Paulus

Chambers's Encyclopaedia, Volume 7: Maltebrun to Pearson, p. 817

Paulus, HEINRICH EBERHARD GOTTLÖB, one of the pioneers of German rationalism, was born at Leonberg, near Stuttgart, 1st September 1761. His father's scepticism about the resurrection was cured effectually by a promised appearance of his wife after death, and not unnaturally was succeeded by an eager belief in spiritual visions which brought about his deposition from the office of Diakonus. The son studied at the Tübingen seminary, travelled in England, Holland, and France, and was called in 1789 to the chair of Oriental Languages at Jena, which he exchanged in 1793 for that of Theology.
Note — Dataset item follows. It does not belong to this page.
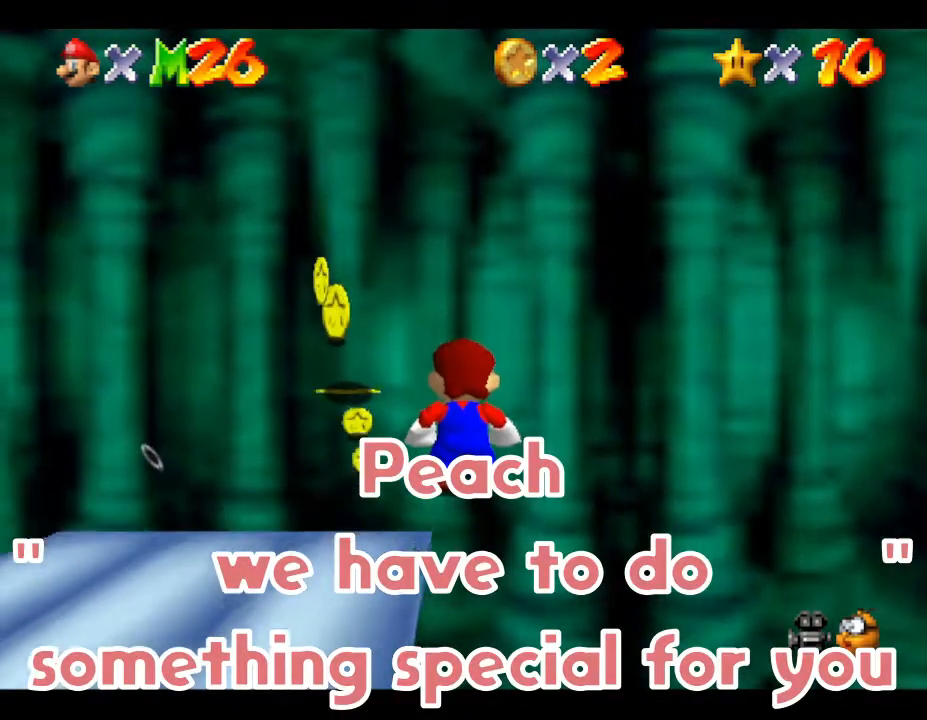
{"buttons": [], "left_stick": "center", "events": []}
Here he produced his laborious but little read Philologisch-kritischer und historischer Commentar über das Neue Testament (4 vols. 1800-4); Clavis über die Psalmen (1791); Clavis über den Jesaias (1793). In 1803 he accepted the chair of Theology at Würzburg, next filled scholastic offices at Bamberg, Nuremberg, and Ansbach, and again in 1811 accepted a chair as professor of Church History at Heidelberg. Here he died, August 10, 1851. Of his numerous works the most important were his Leben Jesu, als Grundlage einer reinen Geschichte des Urchristenthums (2 vols. 1828), and Exegetisches Handbuch über die drei ersten Evangelien (3 vols. 1830-33). His chief critical principle is an assertion of the impossibility of the supernatural, and the miracles of Christ he therefore explained as due to a variety of mistaken opinions and errors in narration—a series of exegetical miracles postulated to get rid of the historical. Paulus lived long enough to see his own rationalistic theory of Scripture give place to the more scientific mythical theory of Strauss, and that in its turn shaken to its foundations on the one hand by the Tübingen school, on the other by Neander and his school.

See Paulus' Skizzen aus meiner Bildungs- und Lebensgeschichte zum Andenken an mein 50-jähriges Jubiläum (1839), and Reichlin-Meldegg's Paulus u. s. Zeit (1853).